[[ Data supplied, beginning ]]

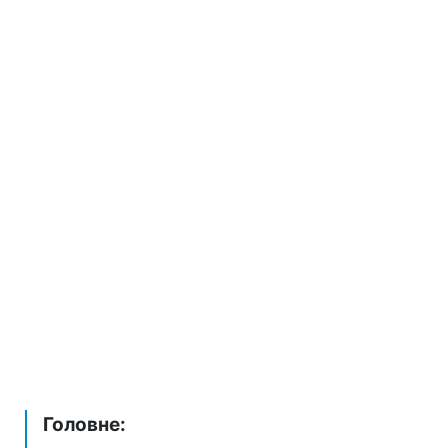
Головне:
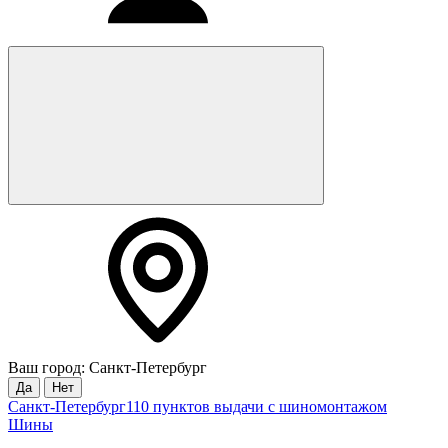
Ваш город: Санкт-Петербург
Да
Нет
Санкт-Петербург
110 пунктов выдачи с шиномонтажом
Шины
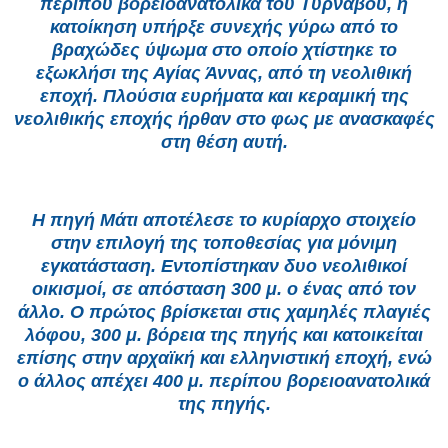
περίπου βορειοανατολικά του Τυρνάβου, η
κατοίκηση υπήρξε συνεχής γύρω από το
βραχώδες ύψωμα στο οποίο χτίστηκε το
εξωκλήσι της Αγίας Άννας, από τη νεολιθική
εποχή. Πλούσια ευρήματα και κεραμική της
νεολιθικής εποχής ήρθαν στο φως με ανασκαφές
στη θέση αυτή.
Η πηγή Μάτι αποτέλεσε το κυρίαρχο στοιχείο
στην επιλογή της τοποθεσίας για μόνιμη
εγκατάσταση. Εντοπίστηκαν δυο νεολιθικοί
οικισμοί, σε απόσταση 300 μ. ο ένας από τον
άλλο. Ο πρώτος βρίσκεται στις χαμηλές πλαγιές
λόφου, 300 μ. βόρεια της πηγής και κατοικείται
επίσης στην αρχαϊκή και ελληνιστική εποχή, ενώ
ο άλλος απέχει 400 μ. περίπου βορειοανατολικά
της πηγής.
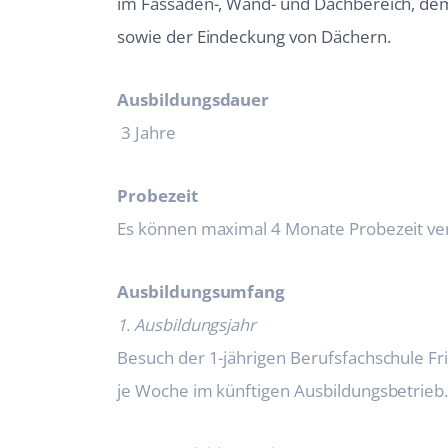
im Fassaden-, Wand- und Dachbereich, dem
sowie der Eindeckung von Dächern.
Ausbildungsdauer
3 Jahre
Probezeit
Es können maximal 4 Monate Probezeit ve
Ausbildungsumfang
1. Ausbildungsjahr
Besuch der 1-jährigen Berufsfachschule Fr
je Woche im künftigen Ausbildungsbetrieb.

[[ Data supplied, end ]]

Make an exact copy of the lines of the records from the line containing "λόφου, 300 μ." through the final line, both ends included, but not of the pictures.

λόφου, 300 μ. βόρεια της πηγής και κατοικείται
επίσης στην αρχαϊκή και ελληνιστική εποχή, ενώ
ο άλλος απέχει 400 μ. περίπου βορειοανατολικά
της πηγής.
im Fassaden-, Wand- und Dachbereich, dem
sowie der Eindeckung von Dächern.
Ausbildungsdauer
3 Jahre
Probezeit
Es können maximal 4 Monate Probezeit ve
Ausbildungsumfang
1. Ausbildungsjahr
Besuch der 1-jährigen Berufsfachschule Fr
je Woche im künftigen Ausbildungsbetrieb.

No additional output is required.